There was one instrusion of non-Indo-European into this vast geographical expanse, and that was the Semitic family of languages. Today the best known Semitic languages are Arabic and Hebrew. Back in the days of Nicolaos and Diotima, by far the most important Semitic language was Phoenician. Beginning with The Ionia Sanction, Nico will start to hear Phoenician being spoken about the place as the hangs out around sea ports. The Phoenicians were massively successful sea traders.
The Phoenician language had an immense influence on world history, not because of anything about the language per se, but because at some point, some Phoenician genius decided it would be cool to write down his language, so he came up with this alphabet:
There's unicode support for Phoenician, believe it or not, but not even recent browsers support the extension so I was stuck and had to insert the letters as images from wikipedia.
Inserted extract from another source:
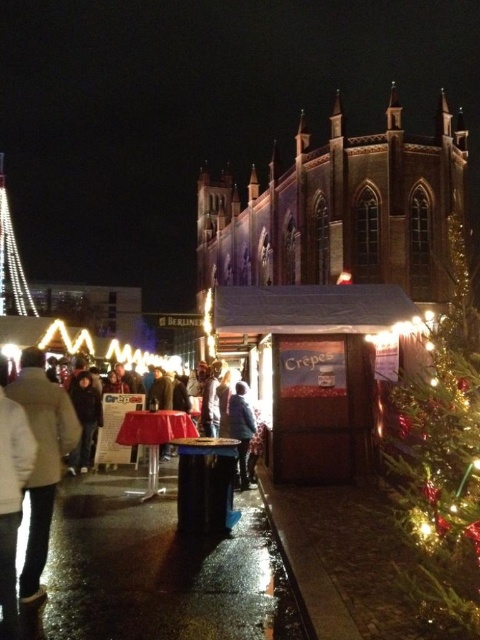
You are attending the Christmas market and notice a white matte jacket at lower left and a green shiny christmas tree at right. Which object is positioned lower in the image?

The white matte jacket at lower left is positioned below the green shiny christmas tree at right, so it is lower in the image.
As with all things involving the word Semitic, there's a lot of argument and politics involved, but it's apparent there must have been a Proto-Semitic language from which the others descended, just as there was a Proto-Indo-European language. Proto-Semitic probably began in Africa, because Semitic is part of a much larger family called Afroasiatic. The cognates (similar words) between the Afroasiatic languages are very much looser than the close connections between Indo-European languages, but still good enough to show family groups. Semitic is the only part of the family found outside Africa. The oldest recorded Semitic language, as far as I'm aware, is the Akkadian that was written in cuneiform on clay tablets. The cuneiform was borrowed from Sumerian, which definitely was not Semitic (this is sort of like the LinearA/Linear B situation). The closest living relative of Phoenician is Hebrew. Arabic derived from a southern variant of the same family.